Value of serum albumine in vasopressordose and lactate clearance in critically ill septic patients inICU
Abstract
If albumin can reduce the need for vasopressor and fluid intake, it can be expected that serum albumin at the time of hospitalization can be associated with significant ICU outcomes in the first 24 hours of hospitalization, so this marker can be a reliable and reliable predictor of Patients who have a high mortality rate and need more care. Therefore, in this study, we aimed to investigate the relationship between patients' initial serum Alb levels with the diagnosis of septic shock and their vasopressor dose and lactate clearance.
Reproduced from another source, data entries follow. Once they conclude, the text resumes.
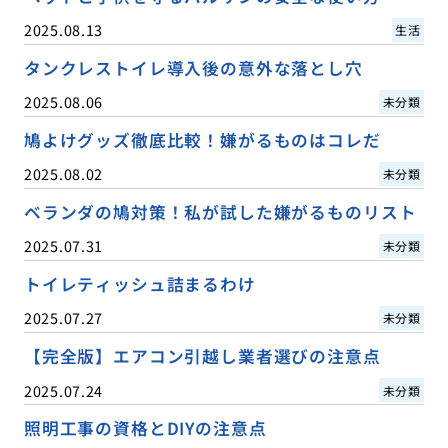
2025.08.13
生活
タンクレストイレ導入後の意外な落とし穴
2025.08.06
未分類
鳩よけグッズ徹底比較！嫌がるものはコレだ
2025.08.02
未分類
ベランダの鳩対策！私が試した嫌がるものリスト
2025.07.31
未分類
トイレティッシュ詰まるわけ
2025.07.27
未分類
【完全版】エアコン引越し業者選びの注意点
2025.07.24
未分類
照明工事の資格とDIYの注意点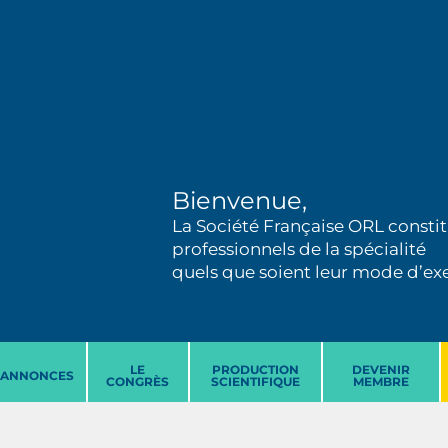
Bienvenue,
La Société Française ORL constit
professionnels de la spécialité
quels que soient leur mode d’exer
LE
PRODUCTION
DEVENIR
ANNONCES
CONGRÈS
SCIENTIFIQUE
MEMBRE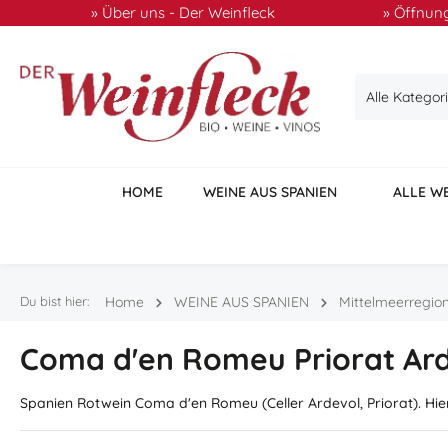
» Über uns - Der Weinfleck
» Öffnung
 Hauptinhalt springen
Zur Suche springen
Zur Hauptnavigation springen
Alle Kategor
HOME
WEINE AUS SPANIEN
ALLE W
Du bist hier:
Home
WEINE AUS SPANIEN
Mittelmeerregio
Coma d'en Romeu Priorat Ar
Spanien Rotwein Coma d'en Romeu (Celler Ardevol, Priorat). Hie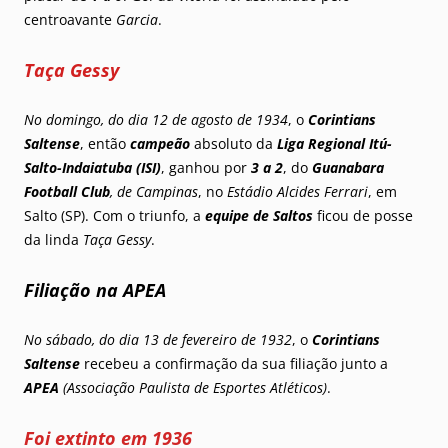
centroavante
Garcia
.
Taça Gessy
No domingo, do dia 12 de agosto de 1934
, o
Corintians
Saltense
, então
campeão
absoluto da
Liga Regional Itú-
Salto-Indaiatuba (ISI)
, ganhou por
3 a 2
, do
Guanabara
Football Club
, de Campinas
, no
Estádio Alcides Ferrari
, em
Salto (SP). Com o triunfo, a
equipe de Saltos
ficou de posse
da linda
Taça Gessy
.
Filiação na APEA
No sábado, do dia 13 de fevereiro de 1932
, o
Corintians
Saltense
recebeu a confirmação da sua filiação junto a
APEA
(Associação Paulista de Esportes Atléticos)
.
Foi extinto em 1936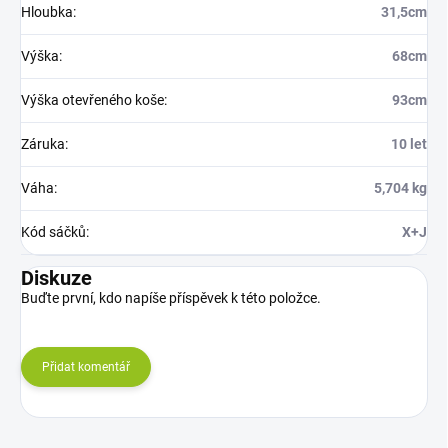
Hloubka
:
31,5cm
Výška
:
68cm
Výška otevřeného koše
:
93cm
Záruka
:
10 let
Váha
:
5,704 kg
Kód sáčků
:
X+J
Diskuze
Buďte první, kdo napíše příspěvek k této položce.
Přidat komentář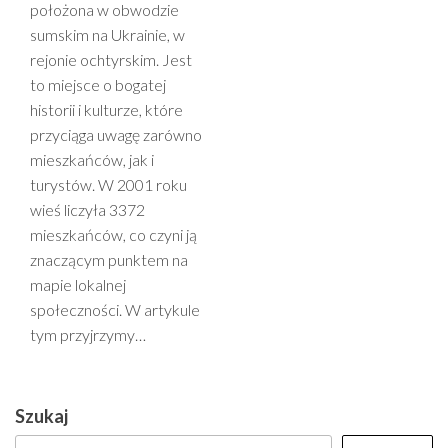
położona w obwodzie
sumskim na Ukrainie, w
rejonie ochtyrskim. Jest
to miejsce o bogatej
historii i kulturze, które
przyciąga uwagę zarówno
mieszkańców, jak i
turystów. W 2001 roku
wieś liczyła 3372
mieszkańców, co czyni ją
znaczącym punktem na
mapie lokalnej
społeczności. W artykule
tym przyjrzymy…
Szukaj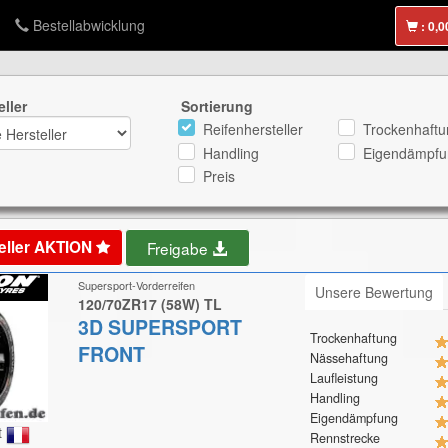
Bestellabwicklung
:
eller
Sortierung
Reifenhersteller
Trockenhaftu
Handling
Eigendämpfu
Preis
eller AKTION
Freigabe
Supersport-Vorderreifen
Unsere Bewertung
120/70ZR17 (58W) TL
3D SUPERSPORT
Trockenhaftung
FRONT
Nässehaftung
Laufleistung
Handling
Eigendämpfung
t
Rennstrecke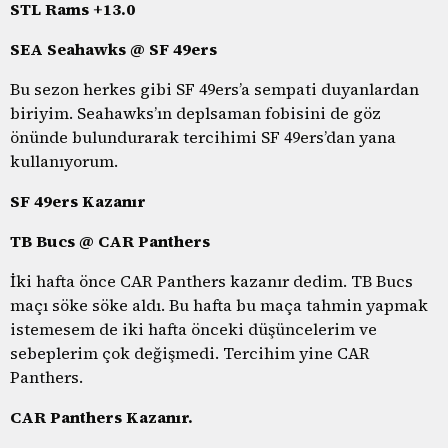
STL Rams +13.0
SEA Seahawks @ SF 49ers
Bu sezon herkes gibi SF 49ers’a sempati duyanlardan
biriyim. Seahawks’ın deplsaman fobisini de göz
önünde bulundurarak tercihimi SF 49ers’dan yana
kullanıyorum.
SF 49ers Kazanır
TB Bucs @ CAR Panthers
İki hafta önce CAR Panthers kazanır dedim. TB Bucs
maçı söke söke aldı. Bu hafta bu maça tahmin yapmak
istemesem de iki hafta önceki düşüncelerim ve
sebeplerim çok değişmedi. Tercihim yine CAR
Panthers.
CAR Panthers Kazanır.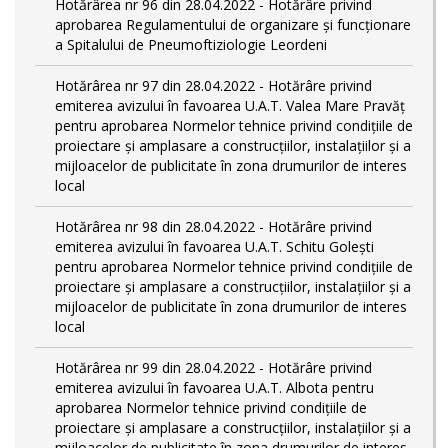
Hotărârea nr 96 din 28.04.2022 - Hotărâre privind
aprobarea Regulamentului de organizare și funcționare
a Spitalului de Pneumoftiziologie Leordeni
Hotărârea nr 97 din 28.04.2022 - Hotărâre privind
emiterea avizului în favoarea U.A.T. Valea Mare Pravăț
pentru aprobarea Normelor tehnice privind condiţiile de
proiectare şi amplasare a construcţiilor, instalaţiilor şi a
mijloacelor de publicitate în zona drumurilor de interes
local
Hotărârea nr 98 din 28.04.2022 - Hotărâre privind
emiterea avizului în favoarea U.A.T. Schitu Golești
pentru aprobarea Normelor tehnice privind condiţiile de
proiectare şi amplasare a construcţiilor, instalaţiilor şi a
mijloacelor de publicitate în zona drumurilor de interes
local
Hotărârea nr 99 din 28.04.2022 - Hotărâre privind
emiterea avizului în favoarea U.A.T. Albota pentru
aprobarea Normelor tehnice privind condiţiile de
proiectare şi amplasare a construcţiilor, instalaţiilor şi a
mijloacelor de publicitate în zona drumurilor de interes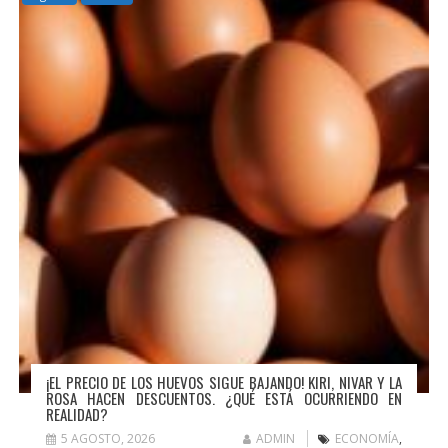
¡EL PRECIO DE LOS HUEVOS SIGUE BAJANDO! KIRI, NIVAR Y LA
ROSA HACEN DESCUENTOS. ¿QUÉ ESTÁ OCURRIENDO EN
REALIDAD?
5 AGOSTO, 2026
ADMIN
ECONOMÍA
,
Materials and Methods: In this cross-sectional descriptive study, 99 patients with sepsis diagnosed admitted to the intensive care unit of Shohada Hospital (affiliated to Tabriz University of Medical Sciences) in the period of 2017-2018 were evaluated; for all patients after admission to the ward Intensive care Serum albumin and lactan levels were measured and its relationship with the cumulative dose of norepinephrine in the first 24 hours of ICU was determined.
Results: The median of serum albumin and lactate clearance in deceased patients was lower than in surviving patients (P <0.0001), with increasing serum albumin, clearance also increased (r=0.576 and P <0.0001) and with the duration of mechanical ventilation, vasopressor-dependent days, cumulative epinephrine cycle and mortality decrease (P<0.0001). Mortality rate in patients diagnosed with septic shock is calculated based on serum albumin level for albumin less than 2.7, 100%, and for albumin 2.7 to 2.9 equal to 8.3% (8333 per 100,000 people) The mortality rate of patients with more than or equal to 3 albumin was zero percent.